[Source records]
------------------------------------------------

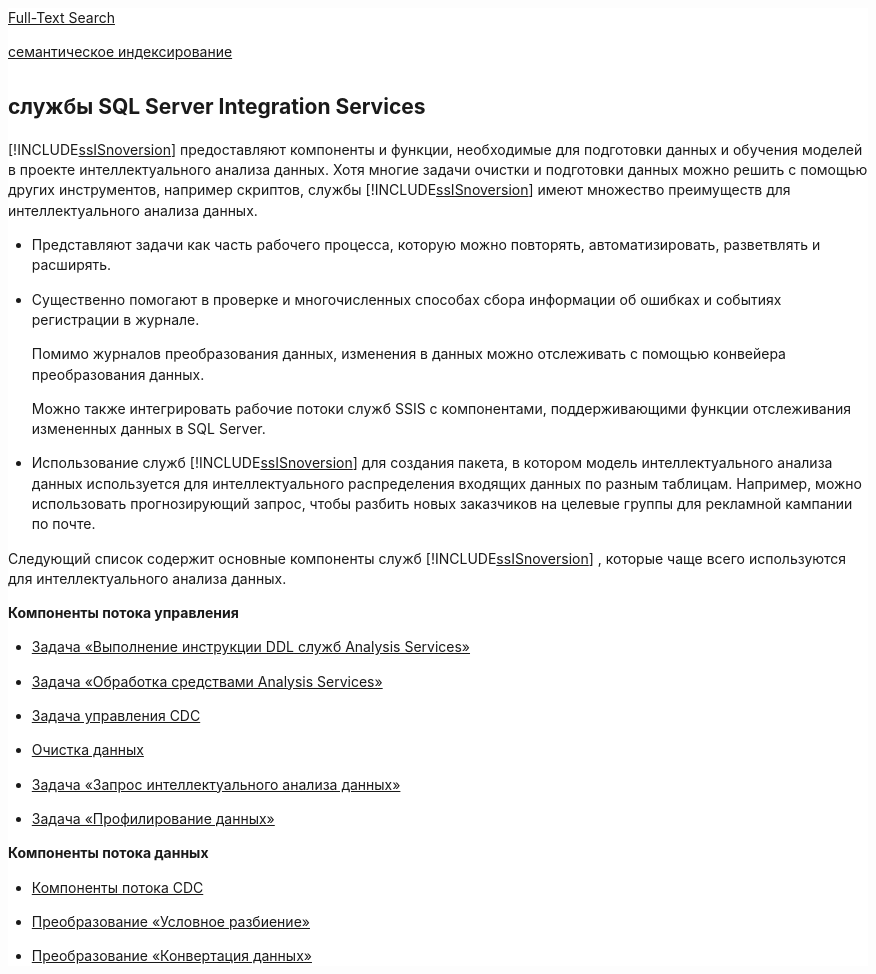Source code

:  [Full-Text Search](#bkmk_FTSetc)  
  
 [семантическое индексирование](#bkmk_SemSearch)  
  
##  <a name="bkmk_SSIS"></a> службы SQL Server Integration Services  
 [!INCLUDE[ssISnoversion](../../includes/ssisnoversion-md.md)] предоставляют компоненты и функции, необходимые для подготовки данных и обучения моделей в проекте интеллектуального анализа данных. Хотя многие задачи очистки и подготовки данных можно решить с помощью других инструментов, например скриптов, службы [!INCLUDE[ssISnoversion](../../includes/ssisnoversion-md.md)] имеют множество преимуществ для интеллектуального анализа данных.  
  
-   Представляют задачи как часть рабочего процесса, которую можно повторять, автоматизировать, разветвлять и расширять.  
  
-   Существенно помогают в проверке и многочисленных способах сбора информации об ошибках и событиях регистрации в журнале.  
  
     Помимо журналов преобразования данных, изменения в данных можно отслеживать с помощью конвейера преобразования данных.  
  
     Можно также интегрировать рабочие потоки служб SSIS с компонентами, поддерживающими функции отслеживания измененных данных в SQL Server.  
  
-   Использование служб [!INCLUDE[ssISnoversion](../../includes/ssisnoversion-md.md)] для создания пакета, в котором модель интеллектуального анализа данных используется для интеллектуального распределения входящих данных по разным таблицам. Например, можно использовать прогнозирующий запрос, чтобы разбить новых заказчиков на целевые группы для рекламной кампании по почте.  
  
 Следующий список содержит основные компоненты служб [!INCLUDE[ssISnoversion](../../includes/ssisnoversion-md.md)] , которые чаще всего используются для интеллектуального анализа данных.  
  
 **Компоненты потока управления**  
  
-   [Задача «Выполнение инструкции DDL служб Analysis Services»](../../integration-services/control-flow/analysis-services-execute-ddl-task.md)  
  
-   [Задача «Обработка средствами Analysis Services»](../../integration-services/control-flow/analysis-services-processing-task.md)  
  
-   [Задача управления CDC](../../integration-services/control-flow/cdc-control-task.md)  
  
-   [Очистка данных](../../data-quality-services/data-cleansing.md)  
  
-   [Задача «Запрос интеллектуального анализа данных»](../../integration-services/control-flow/data-mining-query-task.md)  
  
-   [Задача «Профилирование данных»](../../integration-services/control-flow/data-profiling-task.md)  
  
 **Компоненты потока данных**  
  
-   [Компоненты потока CDC](../../integration-services/data-flow/cdc-flow-components.md)  
  
-   [Преобразование «Условное разбиение»](../../integration-services/data-flow/transformations/conditional-split-transformation.md)  
  
-   [Преобразование «Конвертация данных»](../../integration-services/data-flow/transformations/data-conversion-transformation.md)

------------------------------------------------

• ABOUT THIS TASK: Change "Analysis Services" to "SSAS" everywhere it occurs in the listing, and reproduce the source text with nothing else altered. Omit the picture from your answer.

• ANSWER SECTION:
Source code

:  [Full-Text Search](#bkmk_FTSetc)  
  
 [семантическое индексирование](#bkmk_SemSearch)  
  
##  <a name="bkmk_SSIS"></a> службы SQL Server Integration Services  
 [!INCLUDE[ssISnoversion](../../includes/ssisnoversion-md.md)] предоставляют компоненты и функции, необходимые для подготовки данных и обучения моделей в проекте интеллектуального анализа данных. Хотя многие задачи очистки и подготовки данных можно решить с помощью других инструментов, например скриптов, службы [!INCLUDE[ssISnoversion](../../includes/ssisnoversion-md.md)] имеют множество преимуществ для интеллектуального анализа данных.  
  
-   Представляют задачи как часть рабочего процесса, которую можно повторять, автоматизировать, разветвлять и расширять.  
  
-   Существенно помогают в проверке и многочисленных способах сбора информации об ошибках и событиях регистрации в журнале.  
  
     Помимо журналов преобразования данных, изменения в данных можно отслеживать с помощью конвейера преобразования данных.  
  
     Можно также интегрировать рабочие потоки служб SSIS с компонентами, поддерживающими функции отслеживания измененных данных в SQL Server.  
  
-   Использование служб [!INCLUDE[ssISnoversion](../../includes/ssisnoversion-md.md)] для создания пакета, в котором модель интеллектуального анализа данных используется для интеллектуального распределения входящих данных по разным таблицам. Например, можно использовать прогнозирующий запрос, чтобы разбить новых заказчиков на целевые группы для рекламной кампании по почте.  
  
 Следующий список содержит основные компоненты служб [!INCLUDE[ssISnoversion](../../includes/ssisnoversion-md.md)] , которые чаще всего используются для интеллектуального анализа данных.  
  
 **Компоненты потока управления**  
  
-   [Задача «Выполнение инструкции DDL служб SSAS»](../../integration-services/control-flow/analysis-services-execute-ddl-task.md)  
  
-   [Задача «Обработка средствами SSAS»](../../integration-services/control-flow/analysis-services-processing-task.md)  
  
-   [Задача управления CDC](../../integration-services/control-flow/cdc-control-task.md)  
  
-   [Очистка данных](../../data-quality-services/data-cleansing.md)  
  
-   [Задача «Запрос интеллектуального анализа данных»](../../integration-services/control-flow/data-mining-query-task.md)  
  
-   [Задача «Профилирование данных»](../../integration-services/control-flow/data-profiling-task.md)  
  
 **Компоненты потока данных**  
  
-   [Компоненты потока CDC](../../integration-services/data-flow/cdc-flow-components.md)  
  
-   [Преобразование «Условное разбиение»](../../integration-services/data-flow/transformations/conditional-split-transformation.md)  
  
-   [Преобразование «Конвертация данных»](../../integration-services/data-flow/transformations/data-conversion-transformation.md)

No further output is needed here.